[To-do item]
Return all lines of the records that contain the word "using".

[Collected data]
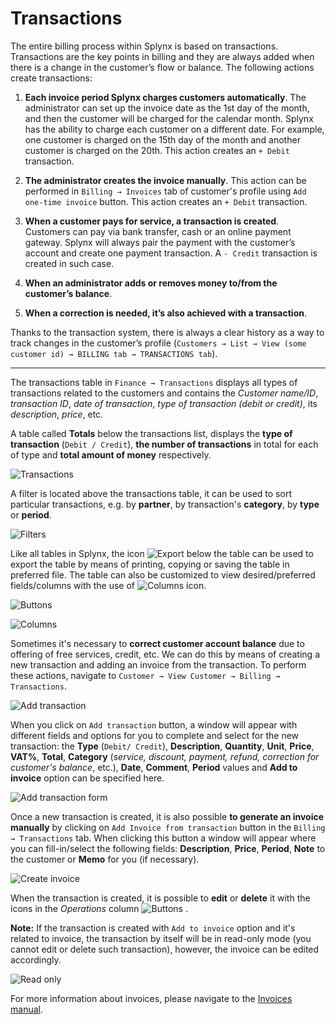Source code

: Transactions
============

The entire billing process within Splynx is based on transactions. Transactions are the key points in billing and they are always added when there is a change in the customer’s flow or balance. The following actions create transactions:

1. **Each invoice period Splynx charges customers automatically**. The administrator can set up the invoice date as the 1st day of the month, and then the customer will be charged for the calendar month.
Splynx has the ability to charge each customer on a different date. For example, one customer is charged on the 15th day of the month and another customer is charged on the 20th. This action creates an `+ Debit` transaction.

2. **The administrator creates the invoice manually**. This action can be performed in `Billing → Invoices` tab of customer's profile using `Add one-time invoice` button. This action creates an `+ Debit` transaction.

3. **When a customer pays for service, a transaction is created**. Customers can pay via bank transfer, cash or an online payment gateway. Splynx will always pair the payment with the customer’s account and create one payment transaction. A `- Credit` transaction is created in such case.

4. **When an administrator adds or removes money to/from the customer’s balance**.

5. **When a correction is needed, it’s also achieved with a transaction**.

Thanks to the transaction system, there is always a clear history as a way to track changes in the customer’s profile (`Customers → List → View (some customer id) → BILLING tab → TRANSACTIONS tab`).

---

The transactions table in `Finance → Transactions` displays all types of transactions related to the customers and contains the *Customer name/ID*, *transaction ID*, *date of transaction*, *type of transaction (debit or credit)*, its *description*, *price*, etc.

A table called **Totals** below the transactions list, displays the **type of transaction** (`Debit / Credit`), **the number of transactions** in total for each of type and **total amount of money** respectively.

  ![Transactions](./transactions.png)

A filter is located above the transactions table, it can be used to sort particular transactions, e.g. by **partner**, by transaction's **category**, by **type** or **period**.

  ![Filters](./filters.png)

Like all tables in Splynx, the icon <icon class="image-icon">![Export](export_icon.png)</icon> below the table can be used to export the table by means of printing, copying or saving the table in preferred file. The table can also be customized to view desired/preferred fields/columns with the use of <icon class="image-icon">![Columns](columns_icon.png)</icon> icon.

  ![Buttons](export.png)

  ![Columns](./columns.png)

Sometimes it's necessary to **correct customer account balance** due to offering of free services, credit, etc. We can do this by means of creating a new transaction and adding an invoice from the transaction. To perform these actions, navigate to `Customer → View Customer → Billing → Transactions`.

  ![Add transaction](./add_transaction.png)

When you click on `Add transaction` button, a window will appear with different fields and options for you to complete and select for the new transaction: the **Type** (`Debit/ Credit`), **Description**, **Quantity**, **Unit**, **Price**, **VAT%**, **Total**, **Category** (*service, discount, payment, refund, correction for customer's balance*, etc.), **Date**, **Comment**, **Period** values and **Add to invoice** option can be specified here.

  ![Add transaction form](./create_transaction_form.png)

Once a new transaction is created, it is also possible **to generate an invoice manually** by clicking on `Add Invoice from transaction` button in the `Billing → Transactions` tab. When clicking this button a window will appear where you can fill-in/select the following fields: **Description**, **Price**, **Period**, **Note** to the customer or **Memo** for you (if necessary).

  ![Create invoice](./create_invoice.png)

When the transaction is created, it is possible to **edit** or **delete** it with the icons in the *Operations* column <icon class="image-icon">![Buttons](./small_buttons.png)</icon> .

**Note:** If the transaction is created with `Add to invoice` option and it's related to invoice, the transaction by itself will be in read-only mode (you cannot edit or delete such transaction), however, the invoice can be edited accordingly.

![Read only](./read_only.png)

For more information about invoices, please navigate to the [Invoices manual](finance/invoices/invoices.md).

...

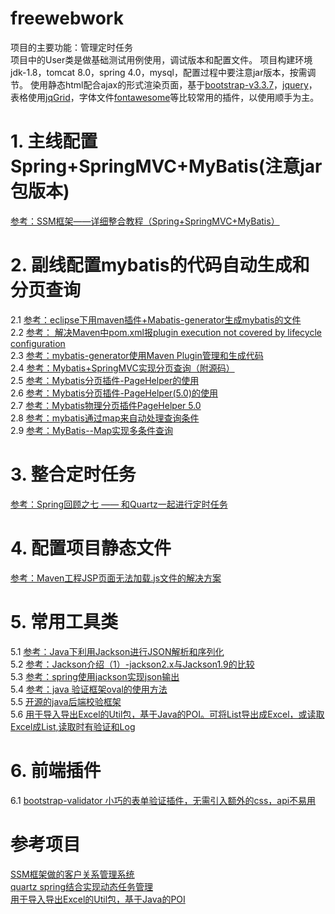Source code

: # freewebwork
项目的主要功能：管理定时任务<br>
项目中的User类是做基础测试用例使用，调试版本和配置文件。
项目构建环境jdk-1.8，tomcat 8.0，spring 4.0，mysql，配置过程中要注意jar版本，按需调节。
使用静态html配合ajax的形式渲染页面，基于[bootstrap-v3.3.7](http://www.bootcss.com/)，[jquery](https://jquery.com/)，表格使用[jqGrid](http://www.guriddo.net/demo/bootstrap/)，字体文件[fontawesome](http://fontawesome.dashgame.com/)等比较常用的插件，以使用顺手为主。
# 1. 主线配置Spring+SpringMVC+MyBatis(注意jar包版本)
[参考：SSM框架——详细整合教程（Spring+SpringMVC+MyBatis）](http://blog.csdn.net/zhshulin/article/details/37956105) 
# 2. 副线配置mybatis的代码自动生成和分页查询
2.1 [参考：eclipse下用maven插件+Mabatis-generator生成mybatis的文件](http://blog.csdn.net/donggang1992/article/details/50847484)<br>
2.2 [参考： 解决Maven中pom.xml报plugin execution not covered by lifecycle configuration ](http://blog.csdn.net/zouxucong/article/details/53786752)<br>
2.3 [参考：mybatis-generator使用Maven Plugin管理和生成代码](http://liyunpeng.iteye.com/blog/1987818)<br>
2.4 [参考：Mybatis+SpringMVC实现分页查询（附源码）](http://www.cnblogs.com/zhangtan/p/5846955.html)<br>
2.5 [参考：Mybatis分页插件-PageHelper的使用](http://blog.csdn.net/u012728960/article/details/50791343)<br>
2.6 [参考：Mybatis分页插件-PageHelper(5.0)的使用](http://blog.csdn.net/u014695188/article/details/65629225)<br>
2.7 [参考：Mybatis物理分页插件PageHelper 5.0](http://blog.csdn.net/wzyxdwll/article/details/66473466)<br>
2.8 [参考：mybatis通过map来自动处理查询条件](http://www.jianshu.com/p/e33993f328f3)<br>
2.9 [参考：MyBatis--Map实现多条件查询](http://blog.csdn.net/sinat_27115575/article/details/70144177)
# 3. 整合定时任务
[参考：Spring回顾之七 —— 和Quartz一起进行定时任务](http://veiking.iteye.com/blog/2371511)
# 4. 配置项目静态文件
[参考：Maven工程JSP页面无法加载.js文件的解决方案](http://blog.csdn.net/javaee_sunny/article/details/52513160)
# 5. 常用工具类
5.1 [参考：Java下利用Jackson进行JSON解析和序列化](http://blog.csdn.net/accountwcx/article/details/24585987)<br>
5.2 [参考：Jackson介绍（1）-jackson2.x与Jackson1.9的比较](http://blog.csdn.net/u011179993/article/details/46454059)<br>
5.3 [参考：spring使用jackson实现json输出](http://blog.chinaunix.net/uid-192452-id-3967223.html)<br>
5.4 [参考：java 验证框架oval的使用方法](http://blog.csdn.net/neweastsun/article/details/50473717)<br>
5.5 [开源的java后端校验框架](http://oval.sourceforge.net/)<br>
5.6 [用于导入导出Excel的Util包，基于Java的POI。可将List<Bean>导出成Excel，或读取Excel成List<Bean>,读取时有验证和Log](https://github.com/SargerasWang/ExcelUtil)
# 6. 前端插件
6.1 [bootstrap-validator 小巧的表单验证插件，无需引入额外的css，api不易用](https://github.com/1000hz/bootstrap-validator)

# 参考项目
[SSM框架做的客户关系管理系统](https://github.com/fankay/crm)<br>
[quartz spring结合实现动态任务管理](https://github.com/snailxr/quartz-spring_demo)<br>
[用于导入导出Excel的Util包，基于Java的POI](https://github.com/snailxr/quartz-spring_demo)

---

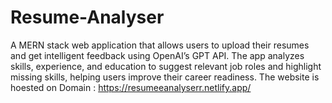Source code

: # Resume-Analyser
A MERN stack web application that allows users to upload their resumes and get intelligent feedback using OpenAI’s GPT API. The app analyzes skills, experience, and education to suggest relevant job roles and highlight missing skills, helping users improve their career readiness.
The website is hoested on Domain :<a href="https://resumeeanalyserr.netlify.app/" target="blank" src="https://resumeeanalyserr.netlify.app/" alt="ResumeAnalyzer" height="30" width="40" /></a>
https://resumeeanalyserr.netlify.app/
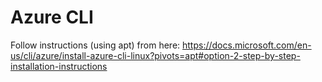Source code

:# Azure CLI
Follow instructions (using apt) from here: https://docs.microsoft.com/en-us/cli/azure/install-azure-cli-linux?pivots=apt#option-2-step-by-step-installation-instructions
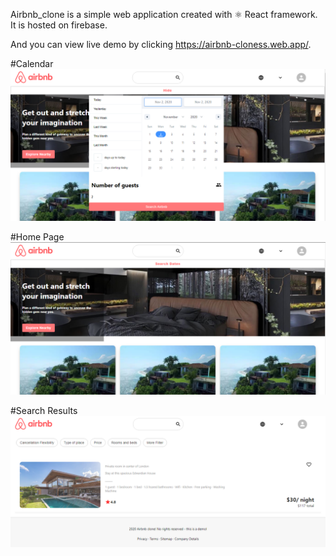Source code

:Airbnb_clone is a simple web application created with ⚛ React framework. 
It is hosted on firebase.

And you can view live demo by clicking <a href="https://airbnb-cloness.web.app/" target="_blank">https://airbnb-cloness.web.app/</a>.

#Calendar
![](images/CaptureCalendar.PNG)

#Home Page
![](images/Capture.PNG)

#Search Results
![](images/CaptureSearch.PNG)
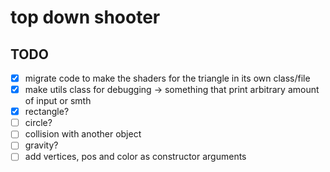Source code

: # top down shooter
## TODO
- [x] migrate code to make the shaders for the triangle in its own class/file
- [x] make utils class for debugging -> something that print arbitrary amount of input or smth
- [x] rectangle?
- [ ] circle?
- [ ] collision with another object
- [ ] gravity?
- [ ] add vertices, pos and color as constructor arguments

[Exercise solution]
2. **The administrator creates the invoice manually**. This action can be performed in `Billing → Invoices` tab of customer's profile using `Add one-time invoice` button. This action creates an `+ Debit` transaction.
A MERN stack web application that allows users to upload their resumes and get intelligent feedback using OpenAI’s GPT API. The app analyzes skills, experience, and education to suggest relevant job roles and highlight missing skills, helping users improve their career readiness.
Follow instructions (using apt) from here: https://docs.microsoft.com/en-us/cli/azure/install-azure-cli-linux?pivots=apt#option-2-step-by-step-installation-instructions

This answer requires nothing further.